“I had my doubts last night.” Turning to Pol, he asked, “Are you recovered, my prince?”
“More or less. It never gets any easier, does it?” Pol sighed.
“Never,” Maarken affirmed. “Do you want something to eat?” Their winces made him grin. “All right, stupid question, I know! There are horses outside if you feel capable of sitting a saddle without falling off.”
They did. There was no special welcome from the people of the port, though they paused in their daily routines to greet both Pol and their own young lord. Maarken was the image of his handsome father: tall, athletic, with dark hair and gray eyes like sunlight through a morning mist.
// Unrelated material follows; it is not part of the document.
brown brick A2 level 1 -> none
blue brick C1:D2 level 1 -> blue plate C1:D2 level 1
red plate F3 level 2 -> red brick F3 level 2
He was more lightly built than Chaynal, however; the slender bones of his grandmother’s people had lengthened in him, not thickened. At twenty-six he had fulfilled the promise of height and strength that for now was only hinted at in his young cousin. He also wore six Sunrunner’s rings where Pol had none. As they left the precincts of the town and started down the road between newly sown fields, he caught the boy’s envious look and smiled.
“You’ll have your own one day. I had to wait until after I’d been knighted before Father would let me go to Goddess Keep and Lady Andrade.”
“What’s she like?” Pol asked. “I remember her from when I was little, but not very clearly. And the only thing Meath and Eolie ever say when I ask is that I’ll find out sooner than I want to.”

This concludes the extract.